Some recent insights on the matter worth heeding:
You can’t take your time with social media. A recent Forbes piece notes research from a variety of sources stating that most respondents expect a speedy response from social media outlets when they send a message—and that failure to do so can hurt an organization’s reputation. Michael Ringman, the CIO of TELUS International, noted in the piece that it means that you need to have a response strategy for all hours of the day. “Customers expect support at all hours, and sometimes that means at 2 a.m. ‘Always on’ means 24/7 customer service support,” Ringman said. “Having a trusted partner in your corner with a follow-the-sun support model to help monitor these channels can provide this level of care.”
If you’re relatively small, don’t separate social media service from your main account. In a blog post about customer engagement strategies for social media, Search Engine Journal contributor Anna Bredava notes that you might be inspired to forward customer service requests to a dedicated account, something that major companies like Comcast or T-Mobile do. But for smaller organizations, it may cost them brand awareness opportunities, she says. “Unless you’re constantly getting an influx of queries from customers on social media, I don’t recommend setting up separate profiles for customer care,” she writes. “Multiple profiles can be confusing to customers; besides, using your main profile to engage with customers helps raise brand awareness.”

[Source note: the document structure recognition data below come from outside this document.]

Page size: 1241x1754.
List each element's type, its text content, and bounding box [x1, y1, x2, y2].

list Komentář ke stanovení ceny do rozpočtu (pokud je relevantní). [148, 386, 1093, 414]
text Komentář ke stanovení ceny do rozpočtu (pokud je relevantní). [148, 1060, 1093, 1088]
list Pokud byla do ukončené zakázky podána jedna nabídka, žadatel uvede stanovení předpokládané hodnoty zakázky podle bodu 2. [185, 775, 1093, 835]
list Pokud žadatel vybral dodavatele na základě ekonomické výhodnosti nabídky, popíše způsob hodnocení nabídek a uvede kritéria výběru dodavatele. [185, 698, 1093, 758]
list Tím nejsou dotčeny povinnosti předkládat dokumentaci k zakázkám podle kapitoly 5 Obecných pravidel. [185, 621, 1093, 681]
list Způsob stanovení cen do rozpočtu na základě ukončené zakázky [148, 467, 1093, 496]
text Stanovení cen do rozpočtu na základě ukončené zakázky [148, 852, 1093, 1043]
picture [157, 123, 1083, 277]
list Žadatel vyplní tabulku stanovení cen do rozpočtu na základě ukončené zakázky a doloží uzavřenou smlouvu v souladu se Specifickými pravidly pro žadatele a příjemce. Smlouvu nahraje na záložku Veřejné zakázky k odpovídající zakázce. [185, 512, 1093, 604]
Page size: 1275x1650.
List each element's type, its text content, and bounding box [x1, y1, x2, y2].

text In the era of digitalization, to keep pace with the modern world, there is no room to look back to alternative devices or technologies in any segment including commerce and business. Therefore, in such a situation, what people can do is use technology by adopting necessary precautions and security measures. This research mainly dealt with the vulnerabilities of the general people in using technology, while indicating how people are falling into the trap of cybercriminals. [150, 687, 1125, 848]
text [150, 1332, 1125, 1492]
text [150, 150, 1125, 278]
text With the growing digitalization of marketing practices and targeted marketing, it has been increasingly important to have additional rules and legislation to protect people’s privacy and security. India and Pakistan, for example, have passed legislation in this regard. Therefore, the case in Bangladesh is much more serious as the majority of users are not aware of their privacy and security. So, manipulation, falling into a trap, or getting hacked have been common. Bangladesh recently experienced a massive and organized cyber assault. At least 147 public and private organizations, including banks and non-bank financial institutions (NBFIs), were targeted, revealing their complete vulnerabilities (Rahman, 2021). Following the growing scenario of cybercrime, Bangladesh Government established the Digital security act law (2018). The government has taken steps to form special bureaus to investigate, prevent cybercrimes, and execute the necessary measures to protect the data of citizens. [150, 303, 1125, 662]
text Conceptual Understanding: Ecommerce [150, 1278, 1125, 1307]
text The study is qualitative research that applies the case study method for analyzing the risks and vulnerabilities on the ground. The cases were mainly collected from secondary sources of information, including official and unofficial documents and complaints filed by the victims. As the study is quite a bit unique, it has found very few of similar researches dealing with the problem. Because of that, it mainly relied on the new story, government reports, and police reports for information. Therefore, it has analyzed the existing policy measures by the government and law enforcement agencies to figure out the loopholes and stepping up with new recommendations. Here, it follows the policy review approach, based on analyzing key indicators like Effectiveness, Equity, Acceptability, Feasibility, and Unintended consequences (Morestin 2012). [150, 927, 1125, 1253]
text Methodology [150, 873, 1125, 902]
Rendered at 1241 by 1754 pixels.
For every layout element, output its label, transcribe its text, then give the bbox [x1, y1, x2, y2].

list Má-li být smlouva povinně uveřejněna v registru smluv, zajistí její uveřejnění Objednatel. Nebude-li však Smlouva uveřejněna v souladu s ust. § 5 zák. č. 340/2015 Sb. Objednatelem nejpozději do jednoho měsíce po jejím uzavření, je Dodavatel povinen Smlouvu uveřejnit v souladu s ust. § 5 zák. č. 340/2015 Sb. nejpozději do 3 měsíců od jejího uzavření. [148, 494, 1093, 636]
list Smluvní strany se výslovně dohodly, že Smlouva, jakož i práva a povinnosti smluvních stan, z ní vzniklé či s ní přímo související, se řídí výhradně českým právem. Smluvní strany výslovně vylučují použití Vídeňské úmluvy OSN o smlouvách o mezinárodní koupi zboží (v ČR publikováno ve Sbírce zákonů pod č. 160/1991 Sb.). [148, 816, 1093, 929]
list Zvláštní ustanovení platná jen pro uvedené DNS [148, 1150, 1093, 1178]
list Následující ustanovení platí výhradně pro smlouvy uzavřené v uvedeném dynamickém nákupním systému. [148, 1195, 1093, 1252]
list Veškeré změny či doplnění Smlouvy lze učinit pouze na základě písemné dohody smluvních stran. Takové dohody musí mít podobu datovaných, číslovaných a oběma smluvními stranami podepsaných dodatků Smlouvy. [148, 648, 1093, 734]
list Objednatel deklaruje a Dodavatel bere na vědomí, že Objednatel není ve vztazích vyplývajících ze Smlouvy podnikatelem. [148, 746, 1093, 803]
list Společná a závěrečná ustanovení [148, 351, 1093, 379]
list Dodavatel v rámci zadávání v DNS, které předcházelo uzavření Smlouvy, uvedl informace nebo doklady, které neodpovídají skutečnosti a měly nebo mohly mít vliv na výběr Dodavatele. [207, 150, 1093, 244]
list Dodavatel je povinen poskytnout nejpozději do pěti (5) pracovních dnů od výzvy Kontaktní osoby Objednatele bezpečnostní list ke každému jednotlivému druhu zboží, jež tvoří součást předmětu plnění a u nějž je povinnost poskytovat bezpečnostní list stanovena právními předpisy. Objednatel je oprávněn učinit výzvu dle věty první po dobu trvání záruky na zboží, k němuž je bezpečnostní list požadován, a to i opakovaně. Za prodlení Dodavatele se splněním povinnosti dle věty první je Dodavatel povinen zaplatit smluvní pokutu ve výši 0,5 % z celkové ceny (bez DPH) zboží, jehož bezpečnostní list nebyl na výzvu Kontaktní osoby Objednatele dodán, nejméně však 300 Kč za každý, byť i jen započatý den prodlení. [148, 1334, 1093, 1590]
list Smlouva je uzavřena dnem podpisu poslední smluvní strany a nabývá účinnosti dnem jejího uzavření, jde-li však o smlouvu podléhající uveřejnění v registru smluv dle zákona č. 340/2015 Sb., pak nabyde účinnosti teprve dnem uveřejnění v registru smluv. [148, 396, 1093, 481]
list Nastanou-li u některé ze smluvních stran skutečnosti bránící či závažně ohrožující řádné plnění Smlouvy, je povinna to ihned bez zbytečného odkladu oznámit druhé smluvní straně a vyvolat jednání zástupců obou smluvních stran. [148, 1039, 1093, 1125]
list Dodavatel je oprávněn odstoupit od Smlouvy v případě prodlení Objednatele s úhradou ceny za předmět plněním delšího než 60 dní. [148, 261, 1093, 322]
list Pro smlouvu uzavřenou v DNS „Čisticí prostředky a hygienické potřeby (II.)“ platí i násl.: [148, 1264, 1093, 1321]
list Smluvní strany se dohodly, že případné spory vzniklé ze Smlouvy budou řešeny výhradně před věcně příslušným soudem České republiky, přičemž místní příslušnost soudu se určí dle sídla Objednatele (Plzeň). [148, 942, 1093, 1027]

Customer engagement roles are becoming more diverse. According to a recent report from Salesforce, customer service is becoming a cross-discipline endeavor, which requires more strategic skills—something 71 percent of customer service agents said was a growing part of their job in recent years. The result is that the customer service staffers have more room for upward mobility than in the past, making it a more desirable long-term role. Embracing this across an organization could help make social media a true asset.
Don’t disregard more traditional routes, however. According to a recent study by the cloud communications firm Serenova, more traditional complaint routes, such as email or phone, remain very popular. But, as with social media, immediacy still remains the name of the game with these routes, with most consumers expecting a relatively quick response. “If brands can’t improve the customer experience, they face a serious uphill battle to keep those customers and acquire necessary new ones,” Serenova said, according to Email Marketing Daily.
Your organization should cover every base, because your members cover every base. Tying to the prior point, your organization shouldn’t be afraid to leave any stone unturned when it comes to customer service channels. According to Gladly’s 2018 Customer Service Expectations Survey [PDF], some generational groups tend to prefer one method of communication over another. For example, every generational group will use the phone for customer service concerns, but boomers are more likely to; millennials are significantly more likely to use social media than other generations; and Gen X tends to use a variety of methods to reach out for help. This speaks to an increased use of channels, according to the report. “This puts the onus on companies to ensure not only that they provide access to these channels, but maintain a high standard of service across the spectrum as well,” the Gladly report said.